**Page-level text extractions**
*** Begin section ***
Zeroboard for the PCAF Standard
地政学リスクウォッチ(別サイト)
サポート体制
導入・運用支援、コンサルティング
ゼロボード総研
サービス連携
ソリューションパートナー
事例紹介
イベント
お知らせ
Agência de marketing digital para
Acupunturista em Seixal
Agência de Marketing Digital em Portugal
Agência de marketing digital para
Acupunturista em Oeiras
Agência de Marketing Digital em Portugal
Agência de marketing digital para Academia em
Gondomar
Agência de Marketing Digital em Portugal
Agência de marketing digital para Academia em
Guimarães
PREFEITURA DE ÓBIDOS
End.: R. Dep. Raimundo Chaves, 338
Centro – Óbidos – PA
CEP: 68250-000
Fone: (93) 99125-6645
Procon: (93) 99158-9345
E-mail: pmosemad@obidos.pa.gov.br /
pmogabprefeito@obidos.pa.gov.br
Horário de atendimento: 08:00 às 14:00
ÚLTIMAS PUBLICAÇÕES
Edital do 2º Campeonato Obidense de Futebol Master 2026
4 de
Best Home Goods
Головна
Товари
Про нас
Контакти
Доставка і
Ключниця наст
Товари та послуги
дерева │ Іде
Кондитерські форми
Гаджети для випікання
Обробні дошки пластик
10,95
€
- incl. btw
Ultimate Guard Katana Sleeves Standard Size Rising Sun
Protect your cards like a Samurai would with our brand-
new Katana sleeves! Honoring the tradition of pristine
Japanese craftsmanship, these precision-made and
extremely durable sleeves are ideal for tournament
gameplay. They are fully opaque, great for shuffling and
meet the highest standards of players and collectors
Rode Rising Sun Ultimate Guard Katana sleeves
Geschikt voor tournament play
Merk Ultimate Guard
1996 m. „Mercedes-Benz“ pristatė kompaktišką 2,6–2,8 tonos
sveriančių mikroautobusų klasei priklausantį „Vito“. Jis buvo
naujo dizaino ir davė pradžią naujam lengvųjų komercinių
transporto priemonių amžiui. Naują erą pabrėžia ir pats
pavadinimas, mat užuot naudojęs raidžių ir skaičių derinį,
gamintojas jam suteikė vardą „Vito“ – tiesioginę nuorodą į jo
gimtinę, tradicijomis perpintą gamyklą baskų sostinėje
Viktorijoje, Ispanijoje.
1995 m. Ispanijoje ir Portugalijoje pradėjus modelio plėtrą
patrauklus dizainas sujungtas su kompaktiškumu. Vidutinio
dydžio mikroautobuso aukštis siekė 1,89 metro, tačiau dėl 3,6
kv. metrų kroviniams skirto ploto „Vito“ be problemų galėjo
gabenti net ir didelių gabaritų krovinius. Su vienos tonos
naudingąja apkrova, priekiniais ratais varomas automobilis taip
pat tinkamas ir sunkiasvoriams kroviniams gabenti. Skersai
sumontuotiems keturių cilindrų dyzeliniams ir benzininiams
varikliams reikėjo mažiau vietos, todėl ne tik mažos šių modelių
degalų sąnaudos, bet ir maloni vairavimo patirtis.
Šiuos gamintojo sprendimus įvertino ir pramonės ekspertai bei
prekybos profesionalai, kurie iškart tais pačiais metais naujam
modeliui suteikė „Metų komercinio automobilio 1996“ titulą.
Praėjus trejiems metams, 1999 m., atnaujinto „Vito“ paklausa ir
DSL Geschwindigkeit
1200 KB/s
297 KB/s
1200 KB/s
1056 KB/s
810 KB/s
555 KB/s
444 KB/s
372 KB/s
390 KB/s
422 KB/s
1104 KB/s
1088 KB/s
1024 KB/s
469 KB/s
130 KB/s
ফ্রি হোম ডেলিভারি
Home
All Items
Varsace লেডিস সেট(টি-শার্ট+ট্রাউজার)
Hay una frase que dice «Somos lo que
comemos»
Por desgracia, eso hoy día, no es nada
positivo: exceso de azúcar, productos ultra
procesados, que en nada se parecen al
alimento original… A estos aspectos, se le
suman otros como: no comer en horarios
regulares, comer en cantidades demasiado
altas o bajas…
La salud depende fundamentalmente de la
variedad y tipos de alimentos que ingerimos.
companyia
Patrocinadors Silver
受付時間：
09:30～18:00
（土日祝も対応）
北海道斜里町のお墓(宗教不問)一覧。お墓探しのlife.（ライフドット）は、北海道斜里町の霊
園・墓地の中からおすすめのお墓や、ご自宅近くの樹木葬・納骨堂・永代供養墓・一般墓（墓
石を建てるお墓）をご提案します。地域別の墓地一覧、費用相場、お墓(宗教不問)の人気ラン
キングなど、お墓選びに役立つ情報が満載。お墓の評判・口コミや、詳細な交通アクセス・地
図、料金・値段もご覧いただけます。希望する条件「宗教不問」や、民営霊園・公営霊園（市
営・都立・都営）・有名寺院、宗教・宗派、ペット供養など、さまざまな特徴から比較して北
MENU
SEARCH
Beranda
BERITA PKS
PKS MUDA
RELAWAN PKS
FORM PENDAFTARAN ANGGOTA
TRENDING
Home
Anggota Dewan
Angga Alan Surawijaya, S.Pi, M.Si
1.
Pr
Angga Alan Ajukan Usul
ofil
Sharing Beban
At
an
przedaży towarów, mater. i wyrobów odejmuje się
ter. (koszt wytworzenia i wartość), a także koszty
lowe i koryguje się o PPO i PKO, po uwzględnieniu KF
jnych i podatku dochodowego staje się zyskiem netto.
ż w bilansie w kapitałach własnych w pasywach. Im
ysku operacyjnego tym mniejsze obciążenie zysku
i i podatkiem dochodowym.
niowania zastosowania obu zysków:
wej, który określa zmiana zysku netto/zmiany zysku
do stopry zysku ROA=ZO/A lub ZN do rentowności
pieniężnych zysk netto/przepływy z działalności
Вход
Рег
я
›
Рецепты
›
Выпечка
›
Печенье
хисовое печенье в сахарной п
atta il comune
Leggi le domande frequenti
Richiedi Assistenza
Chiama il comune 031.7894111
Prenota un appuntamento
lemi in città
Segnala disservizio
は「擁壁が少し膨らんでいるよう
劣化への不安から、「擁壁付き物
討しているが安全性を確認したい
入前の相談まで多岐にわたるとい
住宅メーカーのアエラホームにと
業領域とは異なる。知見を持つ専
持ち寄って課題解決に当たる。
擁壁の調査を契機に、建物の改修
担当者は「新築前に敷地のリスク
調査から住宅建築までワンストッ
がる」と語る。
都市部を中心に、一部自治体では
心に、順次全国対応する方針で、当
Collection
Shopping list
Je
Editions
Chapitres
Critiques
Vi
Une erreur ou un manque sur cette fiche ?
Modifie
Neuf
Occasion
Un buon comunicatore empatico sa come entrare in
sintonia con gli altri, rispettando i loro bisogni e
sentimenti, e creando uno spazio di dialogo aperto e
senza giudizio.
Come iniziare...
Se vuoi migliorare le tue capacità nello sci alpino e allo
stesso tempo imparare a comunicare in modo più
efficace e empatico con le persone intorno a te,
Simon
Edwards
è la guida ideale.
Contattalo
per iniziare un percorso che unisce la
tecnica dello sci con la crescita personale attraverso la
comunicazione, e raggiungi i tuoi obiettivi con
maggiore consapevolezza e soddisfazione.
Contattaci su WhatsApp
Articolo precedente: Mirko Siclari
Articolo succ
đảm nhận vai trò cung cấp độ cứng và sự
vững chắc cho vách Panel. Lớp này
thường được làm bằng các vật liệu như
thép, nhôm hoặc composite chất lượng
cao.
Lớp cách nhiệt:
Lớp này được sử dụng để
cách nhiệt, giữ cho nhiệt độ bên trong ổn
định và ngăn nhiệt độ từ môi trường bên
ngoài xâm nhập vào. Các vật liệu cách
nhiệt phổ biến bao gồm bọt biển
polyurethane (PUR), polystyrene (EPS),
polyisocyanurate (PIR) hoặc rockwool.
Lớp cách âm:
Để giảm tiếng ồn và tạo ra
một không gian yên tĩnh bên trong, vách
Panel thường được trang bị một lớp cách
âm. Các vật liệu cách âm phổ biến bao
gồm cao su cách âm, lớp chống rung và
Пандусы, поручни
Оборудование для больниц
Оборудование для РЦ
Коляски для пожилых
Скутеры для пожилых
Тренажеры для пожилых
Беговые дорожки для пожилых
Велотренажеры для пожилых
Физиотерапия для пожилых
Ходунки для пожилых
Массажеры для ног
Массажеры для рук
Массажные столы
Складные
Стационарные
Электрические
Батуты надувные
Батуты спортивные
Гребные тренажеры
*** End section ***
**PROBLEM DETAILS**
Filter the entries down to the lines that hold "宗教不問". Copy those lines.

**REPLY TO THE TASK**
北海道斜里町のお墓(宗教不問)一覧。お墓探しのlife.（ライフドット）は、北海道斜里町の霊
石を建てるお墓）をご提案します。地域別の墓地一覧、費用相場、お墓(宗教不問)の人気ラン
図、料金・値段もご覧いただけます。希望する条件「宗教不問」や、民営霊園・公営霊園（市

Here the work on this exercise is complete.